Arhm Choi Wild’s debut collection is a deeply felt celebration of self-articulation and healing from both familial and societal violence, a testament to locating joy in the same body that has been a locus of pain, terror, and isolation. Perfectly titled, Cut to Bloom (Write Bloody, 2020) offers beauty alongside horror, and in poems like “Inheritance,” opens petal-like pages to love:
following the sun
trusting to be fed
The collection progresses semi-chronologically, beginning by questioning what we owe our family of origin vs. what we owe ourselves. How can one move to speak after “generations / of mouths politely closed / or pummeled smooth” (“Inheritance”)? The pressure is particularly strong for women facing violence—”Mother’s silence / when he holds a knife / to her stomach” (“The Aria Thief: Part II”). In “What the Body Knows,” the speaker’s mother “once told me that love is all about forgetting. / What if it’s the duty of daughters / to make themselves remember.” And the speaker does remember—fragments of recollections doled out with restraint, as well as tenderness toward the people within them, like the sister in “Fool Me Once” who stands beside the speaker, as they suck “back / into our mouths / the air / we let him take.”
In addition to intergenerational familial silences, there’s the larger coercive weight of historical silencing. In the long poem, “The Forgotten War”—the title refers to the Japanese occupation of Korea—Wild speaks into the silence of family members “never talking / about the Korean pried out / like teeth.” Wild later asserts that “being a woman / is the loneliest thing / if you are trying / to survive,” demonstrating how these varied avenues of silencing reinforce and exacerbate each other.
But this speaker doesn’t want to be lonely. They want instead to be fully seen, held, and loved, which is only possible by being known, both in person and on the page. So the self must be faced and articulated, in all its tenderness and trauma, all its fraught history and challenging present—”I am this fool / coming to praise / if not love / the fracture” (“The Forgotten War”). Speaking against a multiplicity of silences isn’t easy, “as if / I could squeeze it out / of a melon, skim / it off the soup, bloody / a tomato trying to get / at my seeds” (“Take What You Can”).

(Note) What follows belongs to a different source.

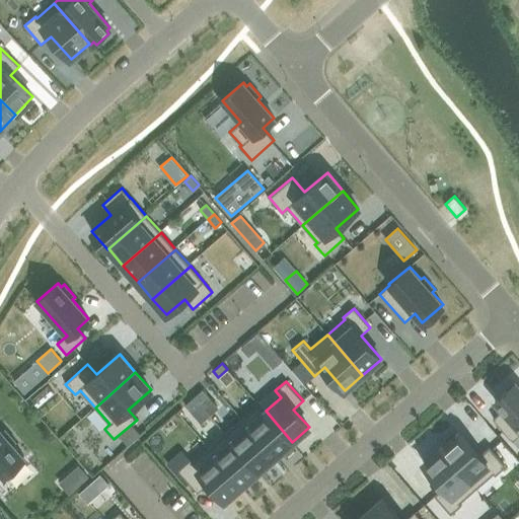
[(503,411),(493,419),(512,441),(518,435),(518,386),(516,383),(495,401),(503,411)]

The only possible guide is love, and their partner asks “in that quiet voice / What if love doesn’t have to hurt” (“What the Body Knows”)? This question challenges the speaker to rebuke the violent definition of love articulated by their family of origin, and subsequently to give voice to truer, queerer love. As “At What Cost” articulates, this is a revolutionary proposition while living in the homophobic, white supremacist confines of the United States and also hailing from a South Korean family and culture where queerness is as invisible as physical intimacy between friends is common, “a finger goes up to wipe off a cheek and kiss it, / all as part of the conversation / easy like punctuation marks.” But this struggle toward connection is where the collection’s flowers begin to bloom, when the speaker is touched, in “A Stubborn Kindness,” “as if my bones were branches / full of fruit for your taking.” And then, the collection breaks fully into blossom as the speaker finally embraces their whole, complicated self in “For the Sake of Light,” knowing “if I choose // to be shell / and lip / and mess // there is no need / to fear the fire / whispering / along my bones.”